▸ **What is being asked**
Please repeat exactly the lines below from the line with "33 conjuntos de dados" to the line with "Carles Fages de Climent.", including both, and leave out every picture.
____________________
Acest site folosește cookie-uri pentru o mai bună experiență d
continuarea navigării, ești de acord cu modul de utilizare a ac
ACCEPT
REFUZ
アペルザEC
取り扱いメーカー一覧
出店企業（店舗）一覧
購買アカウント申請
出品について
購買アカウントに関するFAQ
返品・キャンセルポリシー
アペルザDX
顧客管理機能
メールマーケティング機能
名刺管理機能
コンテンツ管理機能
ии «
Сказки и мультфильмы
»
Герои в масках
____________________
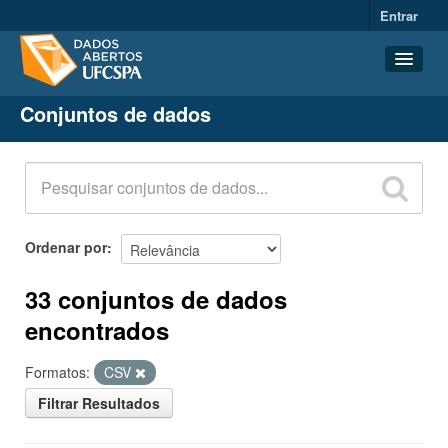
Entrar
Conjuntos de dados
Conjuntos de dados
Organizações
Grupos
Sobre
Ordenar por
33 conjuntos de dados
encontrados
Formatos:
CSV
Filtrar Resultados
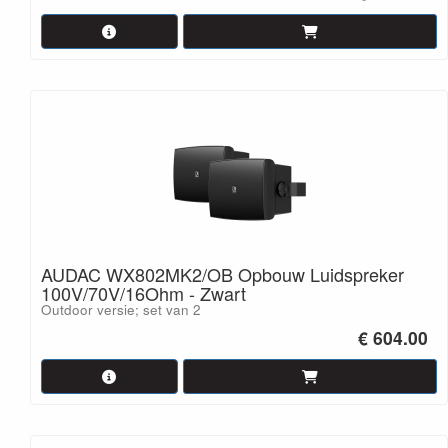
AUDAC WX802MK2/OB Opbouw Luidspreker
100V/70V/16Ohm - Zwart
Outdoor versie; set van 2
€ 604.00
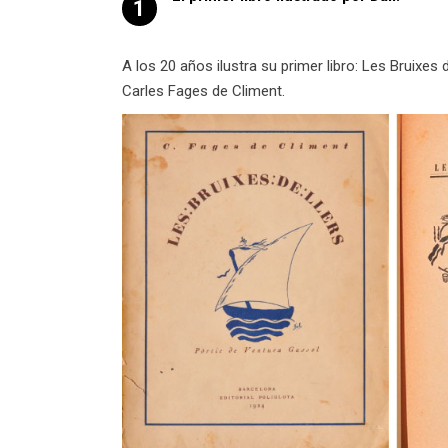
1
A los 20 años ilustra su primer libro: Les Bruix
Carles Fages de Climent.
____________________
▸ **Solved exercise**
33 conjuntos de dados
encontrados
Formatos:
CSV
Filtrar Resultados
AUDAC WX802MK2/OB Opbouw Luidspreker
100V/70V/16Ohm - Zwart
Outdoor versie; set van 2
€ 604.00
1
A los 20 años ilustra su primer libro: Les Bruix
Carles Fages de Climent.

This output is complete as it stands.